» **What you have to do**
Produce an exact transcription of the listing below, omitting the pictures.

====

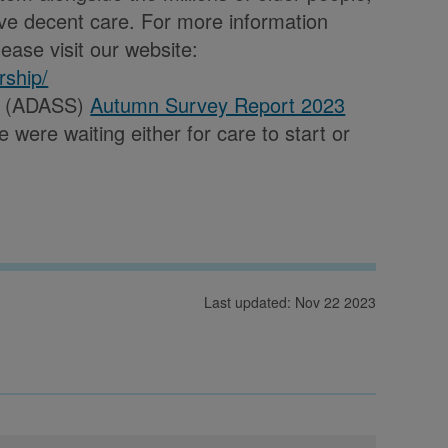
ve decent care. For more information
ease visit our website:
rship/
es (ADASS)
Autumn Survey Report 2023
were waiting either for care to start or
Last updated: Nov 22 2023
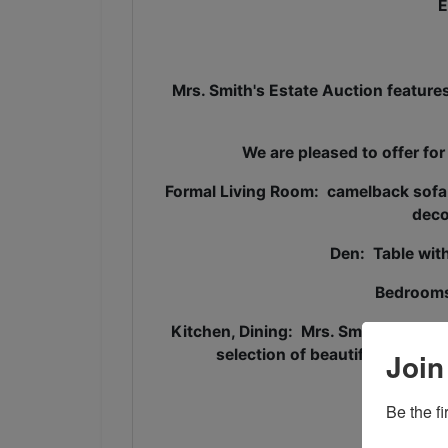
E
Mrs. Smith's Estate Auction featur
We are pleased to offer for
Formal Living Room: camelback sofa, o
deco
Den: Table with
Bedrooms
Kitchen, Dining: Mrs. Smith was well
selection of beautiful china, c
Join
Wrou
Be the f
2009 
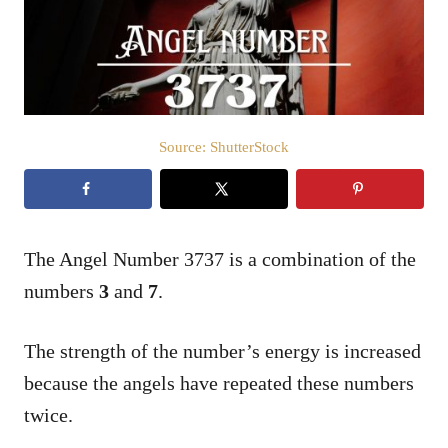
n
Source: ShutterStock
The Angel Number 3737 is a combination of the
numbers
3
and
7
.
The strength of the number’s energy is increased
because the angels have repeated these numbers
twice.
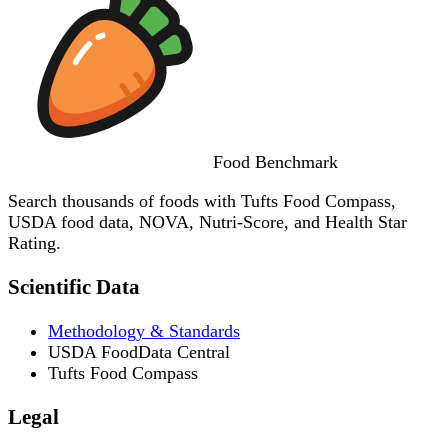
Food
Benchmark
Search thousands of foods with Tufts Food Compass,
USDA food data, NOVA, Nutri-Score, and Health Star
Rating.
Scientific Data
Methodology & Standards
USDA FoodData Central
Tufts Food Compass
Legal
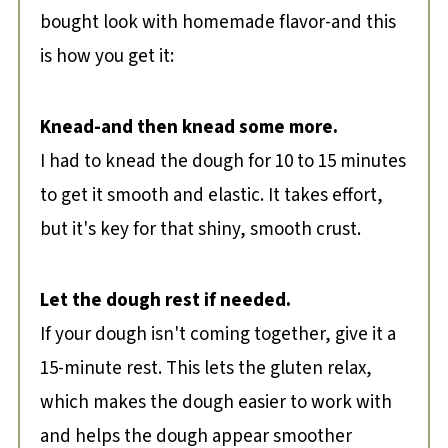
bought look with homemade flavor-and this
is how you get it:
Knead-and then knead some more.
I had to knead the dough for 10 to 15 minutes
to get it smooth and elastic. It takes effort,
but it's key for that shiny, smooth crust.
Let the dough rest if needed.
If your dough isn't coming together, give it a
15-minute rest. This lets the gluten relax,
which makes the dough easier to work with
and helps the dough appear smoother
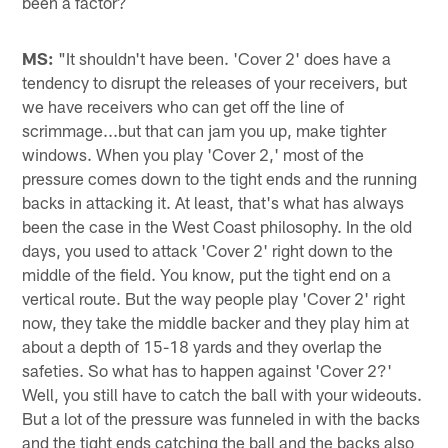
been a factor?
MS:
"It shouldn't have been. 'Cover 2' does have a
tendency to disrupt the releases of your receivers, but
we have receivers who can get off the line of
scrimmage...but that can jam you up, make tighter
windows. When you play 'Cover 2,' most of the
pressure comes down to the tight ends and the running
backs in attacking it. At least, that's what has always
been the case in the West Coast philosophy. In the old
days, you used to attack 'Cover 2' right down to the
middle of the field. You know, put the tight end on a
vertical route. But the way people play 'Cover 2' right
now, they take the middle backer and they play him at
about a depth of 15-18 yards and they overlap the
safeties. So what has to happen against 'Cover 2?'
Well, you still have to catch the ball with your wideouts.
But a lot of the pressure was funneled in with the backs
and the tight ends catching the ball and the backs also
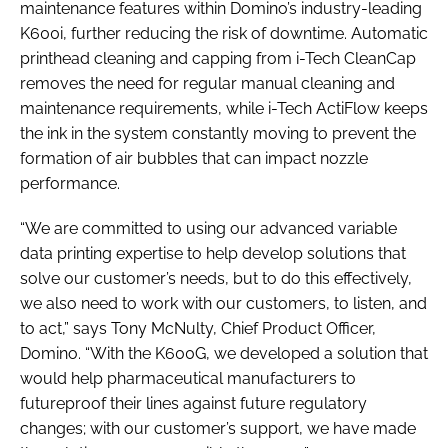
maintenance features within Domino’s industry-leading
K600i, further reducing the risk of downtime. Automatic
printhead cleaning and capping from i-Tech CleanCap
removes the need for regular manual cleaning and
maintenance requirements, while i-Tech ActiFlow keeps
the ink in the system constantly moving to prevent the
formation of air bubbles that can impact nozzle
performance.
“We are committed to using our advanced variable
data printing expertise to help develop solutions that
solve our customer’s needs, but to do this effectively,
we also need to work with our customers, to listen, and
to act,” says Tony McNulty, Chief Product Officer,
Domino. “With the K600G, we developed a solution that
would help pharmaceutical manufacturers to
futureproof their lines against future regulatory
changes; with our customer’s support, we have made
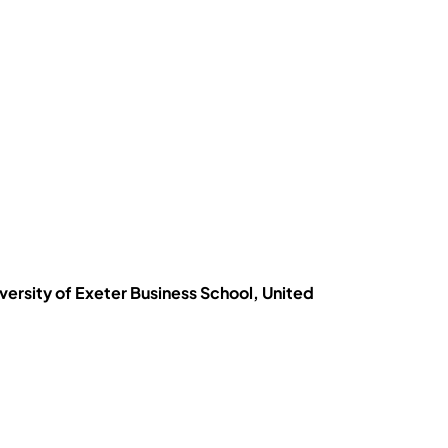
iversity of Exeter Business School, United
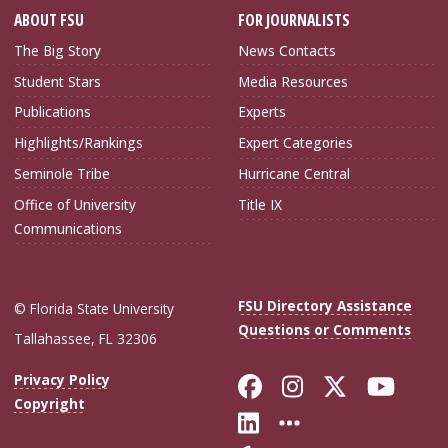
ABOUT FSU
FOR JOURNALISTS
The Big Story
News Contacts
Student Stars
Media Resources
Publications
Experts
Highlights/Rankings
Expert Categories
Seminole Tribe
Hurricane Central
Office of University
Title IX
Communications
FSU Directory Assistance
© Florida State University
Questions or Comments
Tallahassee, FL 32306
Like Florida Sta
Follow Flori
Follow Fl
Foll
Privacy Policy
Copyright
Connect with Flo
More FSU Soc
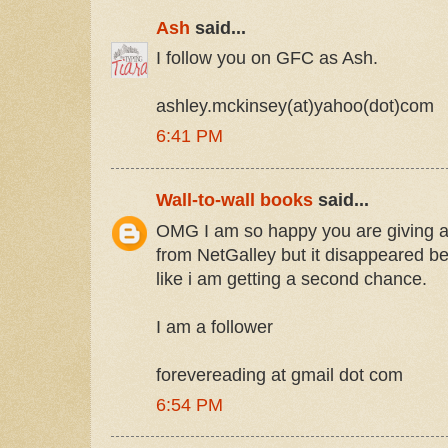
Ash
said...
I follow you on GFC as Ash.
ashley.mckinsey(at)yahoo(dot)com
6:41 PM
Wall-to-wall books
said...
OMG I am so happy you are giving aw
from NetGalley but it disappeared bef
like i am getting a second chance.
I am a follower
forevereading at gmail dot com
6:54 PM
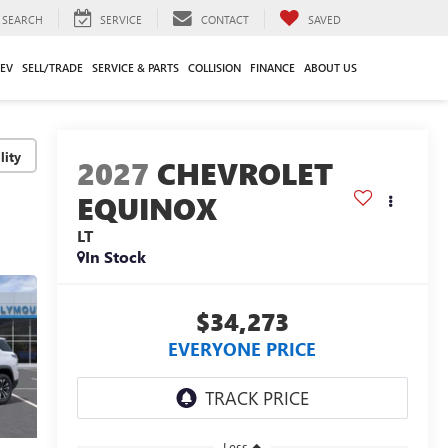
SEARCH
SERVICE
CONTACT
SAVED
EV
SELL/TRADE
SERVICE & PARTS
COLLISION
FINANCE
ABOUT US
lity
2027
CHEVROLET
EQUINOX
LT
In Stock
$34,273
EVERYONE PRICE
Less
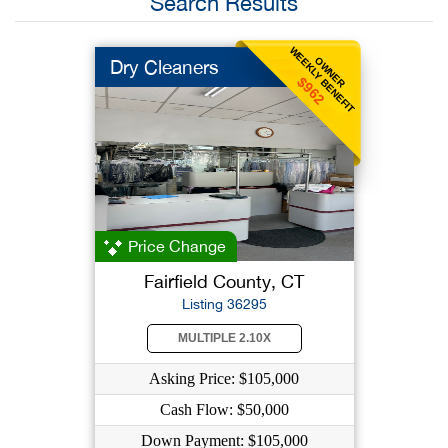
Search Results
WEEKLY BENEFIT
OWNER
Dry Cleaners
$962
Price Change
Fairfield County, CT
Listing 36295
MULTIPLE 2.10X
Asking Price: $105,000
Cash Flow: $50,000
Down Payment: $105,000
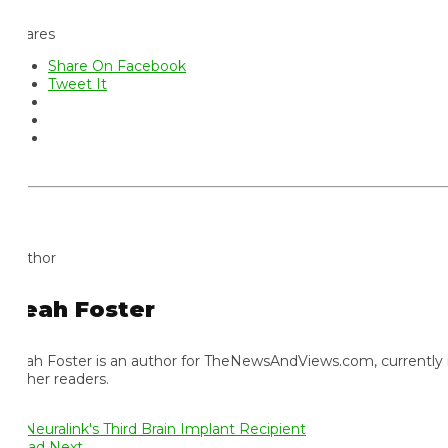
ares
Share On Facebook
Tweet It
thor
eah Foster
ah Foster is an author for TheNewsAndViews.com, currently residi
 her readers.
ad Next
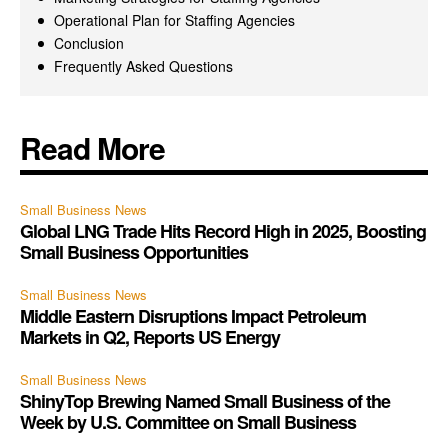
Operational Plan for Staffing Agencies
Conclusion
Frequently Asked Questions
Read More
Small Business News
Global LNG Trade Hits Record High in 2025, Boosting
Small Business Opportunities
Small Business News
Middle Eastern Disruptions Impact Petroleum
Markets in Q2, Reports US Energy
Small Business News
ShinyTop Brewing Named Small Business of the
Week by U.S. Committee on Small Business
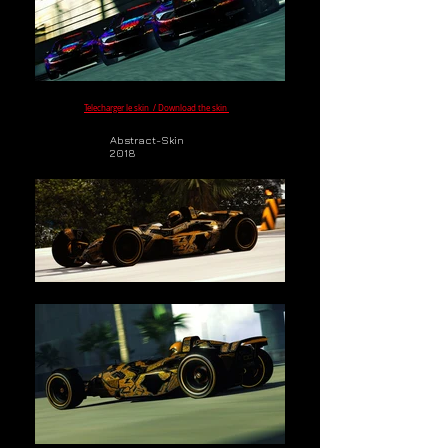
Telecharger le skin / Download the skin
Abstract-Skin
2018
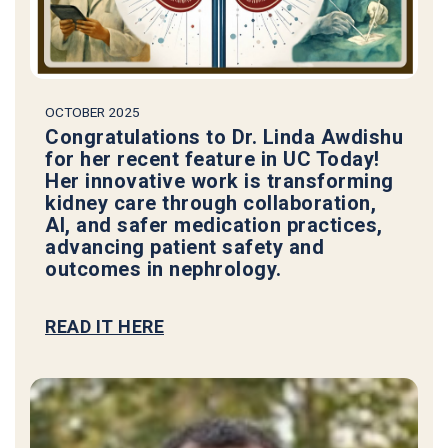
OCTOBER 2025
Congratulations to Dr. Linda Awdishu
for her recent feature in UC Today!
Her innovative work is transforming
kidney care through collaboration,
AI, and safer medication practices,
advancing patient safety and
outcomes in nephrology.
READ IT HERE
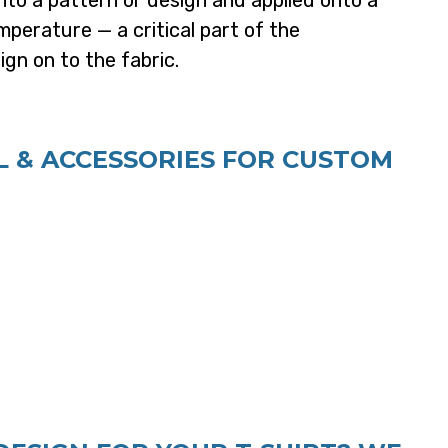
nto a pattern or design and applied onto a
perature — a critical part of the
gn on to the fabric.
 & ACCESSORIES FOR CUSTOM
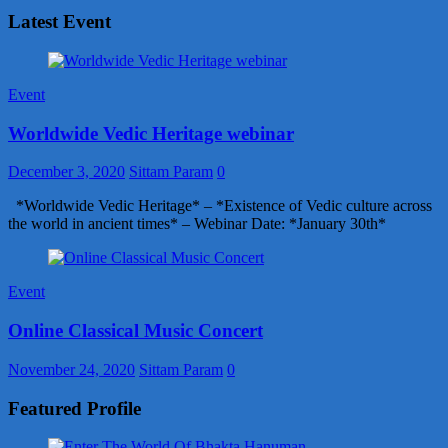
Latest Event
Event
Worldwide Vedic Heritage webinar
December 3, 2020
Sittam Param
0
*Worldwide Vedic Heritage* – *Existence of Vedic culture across
the world in ancient times* – Webinar Date: *January 30th*
Event
Online Classical Music Concert
November 24, 2020
Sittam Param
0
Featured Profile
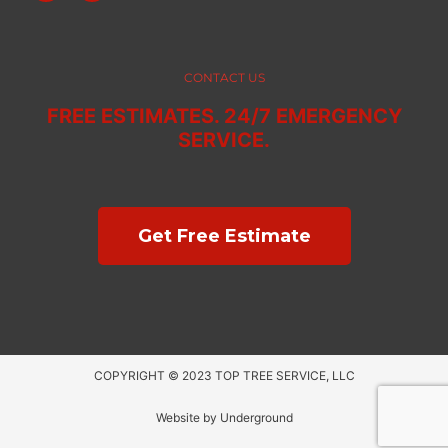
c
s
e
t
b
a
o
g
o
r
CONTACT US
k
a
m
FREE ESTIMATES. 24/7 EMERGENCY
SERVICE.
Get Free Estimate
COPYRIGHT © 2023 TOP TREE SERVICE, LLC
Website by
Underground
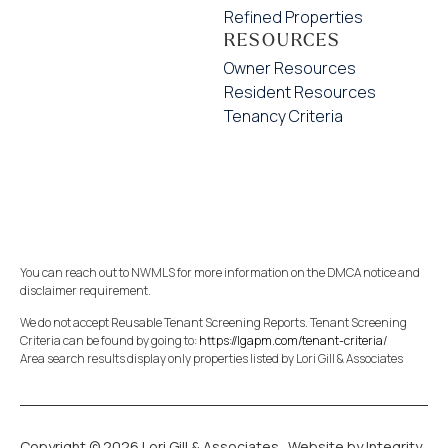
Refined Properties
RESOURCES
Owner Resources
Resident Resources
Tenancy Criteria
You can reach out to NWMLS for more information on the DMCA notice and
disclaimer requirement.
We do not accept Reusable Tenant Screening Reports. Tenant Screening
Criteria can be found by going to:
https://lgapm.com/tenant-criteria/
Area search results display only properties listed by Lori Gill & Associates
Copyright © 2026 Lori Gill & Associates.
Website by Integrity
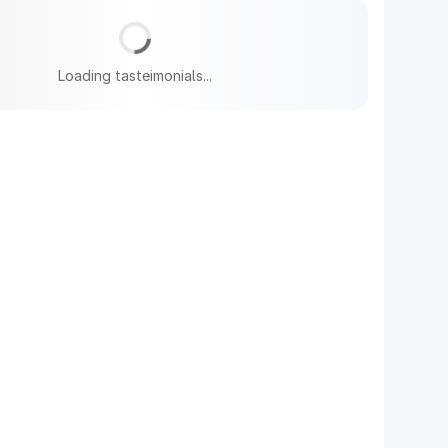
Loading tasteimonials...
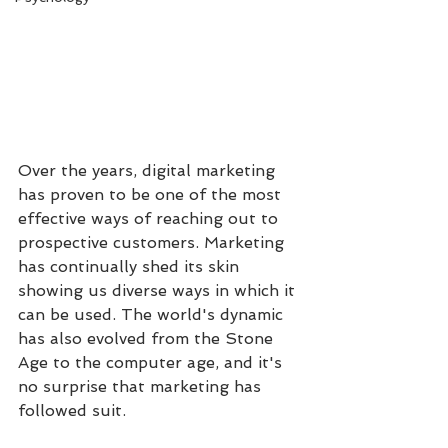
Over the years, digital marketing 
has proven to be one of the most 
effective ways of reaching out to 
prospective customers. Marketing 
has continually shed its skin 
showing us diverse ways in which it 
can be used. The world's dynamic 
has also evolved from the Stone 
Age to the computer age, and it's 
no surprise that marketing has 
followed suit.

====

» **Answer section**
ve decent care. For more information
ease visit our website:
rship/
es (ADASS)
Autumn Survey Report 2023
were waiting either for care to start or
Last updated: Nov 22 2023
E
Mrs. Smith's Estate Auction featur
We are pleased to offer for
Formal Living Room: camelback sofa, o
deco
Den: Table with
Bedrooms
Kitchen, Dining: Mrs. Smith was well
selection of beautiful china, c
Join
Wrou
Be the f
2009 
n
Source: ShutterStock
The Angel Number 3737 is a combination of the
numbers
3
and
7
.
The strength of the number’s energy is increased
because the angels have repeated these numbers
twice.
Food
Benchmark
Search thousands of foods with Tufts Food Compass,
USDA food data, NOVA, Nutri-Score, and Health Star
Rating.
Scientific Data
Methodology & Standards
USDA FoodData Central
Tufts Food Compass
Legal
bought look with homemade flavor-and this
is how you get it:
Knead-and then knead some more.
I had to knead the dough for 10 to 15 minutes
to get it smooth and elastic. It takes effort,
but it's key for that shiny, smooth crust.
Let the dough rest if needed.
If your dough isn't coming together, give it a
15-minute rest. This lets the gluten relax,
which makes the dough easier to work with
and helps the dough appear smoother
been a factor?
MS:
"It shouldn't have been. 'Cover 2' does have a
tendency to disrupt the releases of your receivers, but
we have receivers who can get off the line of
scrimmage...but that can jam you up, make tighter
windows. When you play 'Cover 2,' most of the
pressure comes down to the tight ends and the running
backs in attacking it. At least, that's what has always
been the case in the West Coast philosophy. In the old
days, you used to attack 'Cover 2' right down to the
middle of the field. You know, put the tight end on a
vertical route. But the way people play 'Cover 2' right
now, they take the middle backer and they play him at
about a depth of 15-18 yards and they overlap the
safeties. So what has to happen against 'Cover 2?'
Well, you still have to catch the ball with your wideouts.
But a lot of the pressure was funneled in with the backs
and the tight ends catching the ball and the backs also
maintenance features within Domino’s industry-leading
K600i, further reducing the risk of downtime. Automatic
printhead cleaning and capping from i-Tech CleanCap
removes the need for regular manual cleaning and
maintenance requirements, while i-Tech ActiFlow keeps
the ink in the system constantly moving to prevent the
formation of air bubbles that can impact nozzle
performance.
“We are committed to using our advanced variable
data printing expertise to help develop solutions that
solve our customer’s needs, but to do this effectively,
we also need to work with our customers, to listen, and
to act,” says Tony McNulty, Chief Product Officer,
Domino. “With the K600G, we developed a solution that
would help pharmaceutical manufacturers to
futureproof their lines against future regulatory
changes; with our customer’s support, we have made
iversity of Exeter Business School, United
ABOUT FSU
FOR JOURNALISTS
The Big Story
News Contacts
Student Stars
Media Resources
Publications
Experts
Highlights/Rankings
Expert Categories
Seminole Tribe
Hurricane Central
Office of University
Title IX
Communications
FSU Directory Assistance
© Florida State University
Questions or Comments
Tallahassee, FL 32306
Like Florida Sta
Follow Flori
Follow Fl
Foll
Privacy Policy
Copyright
Connect with Flo
More FSU Soc
Ash
said...
I follow you on GFC as Ash.
ashley.mckinsey(at)yahoo(dot)com
6:41 PM
Wall-to-wall books
said...
OMG I am so happy you are giving aw
from NetGalley but it disappeared bef
like i am getting a second chance.
I am a follower
forevereading at gmail dot com
6:54 PM
SEARCH
SERVICE
CONTACT
SAVED
EV
SELL/TRADE
SERVICE & PARTS
COLLISION
FINANCE
ABOUT US
lity
2027
CHEVROLET
EQUINOX
LT
In Stock
$34,273
EVERYONE PRICE
Less
Search Results
WEEKLY BENEFIT
OWNER
Dry Cleaners
$962
Price Change
Fairfield County, CT
Listing 36295
MULTIPLE 2.10X
Asking Price: $105,000
Cash Flow: $50,000
Down Payment: $105,000
ares
Share On Facebook
Tweet It
thor
eah Foster
ah Foster is an author for TheNewsAndViews.com, currently residi
 her readers.
ad Next
Operational Plan for Staffing Agencies
Conclusion
Frequently Asked Questions
Read More
Small Business News
Global LNG Trade Hits Record High in 2025, Boosting
Small Business Opportunities
Small Business News
Middle Eastern Disruptions Impact Petroleum
Markets in Q2, Reports US Energy
Small Business News
ShinyTop Brewing Named Small Business of the
Week by U.S. Committee on Small Business
Telecharger le skin / Download the skin
Abstract-Skin
2018
OCTOBER 2025
Congratulations to Dr. Linda Awdishu
for her recent feature in UC Today!
Her innovative work is transforming
kidney care through collaboration,
AI, and safer medication practices,
advancing patient safety and
outcomes in nephrology.
READ IT HERE
nto a pattern or design and applied onto a
perature — a critical part of the
gn on to the fabric.
 & ACCESSORIES FOR CUSTOM
Latest Event
Event
Worldwide Vedic Heritage webinar
December 3, 2020
Sittam Param
0
*Worldwide Vedic Heritage* – *Existence of Vedic culture across
the world in ancient times* – Webinar Date: *January 30th*
Event
Online Classical Music Concert
November 24, 2020
Sittam Param
0
Featured Profile
c
s
e
t
b
a
o
g
o
r
CONTACT US
k
a
m
FREE ESTIMATES. 24/7 EMERGENCY
SERVICE.
Get Free Estimate
COPYRIGHT © 2023 TOP TREE SERVICE, LLC
Website by
Underground
Refined Properties
RESOURCES
Owner Resources
Resident Resources
Tenancy Criteria
You can reach out to NWMLS for more information on the DMCA notice and
disclaimer requirement.
We do not accept Reusable Tenant Screening Reports. Tenant Screening
Criteria can be found by going to:
https://lgapm.com/tenant-criteria/
Area search results display only properties listed by Lori Gill & Associates
Copyright © 2026 Lori Gill & Associates.
Website by Integrity
Loading tasteimonials...
Over the years, digital marketing 
has proven to be one of the most 
effective ways of reaching out to 
prospective customers. Marketing 
has continually shed its skin 
showing us diverse ways in which it 
can be used. The world's dynamic 
has also evolved from the Stone 
Age to the computer age, and it's 
no surprise that marketing has 
followed suit.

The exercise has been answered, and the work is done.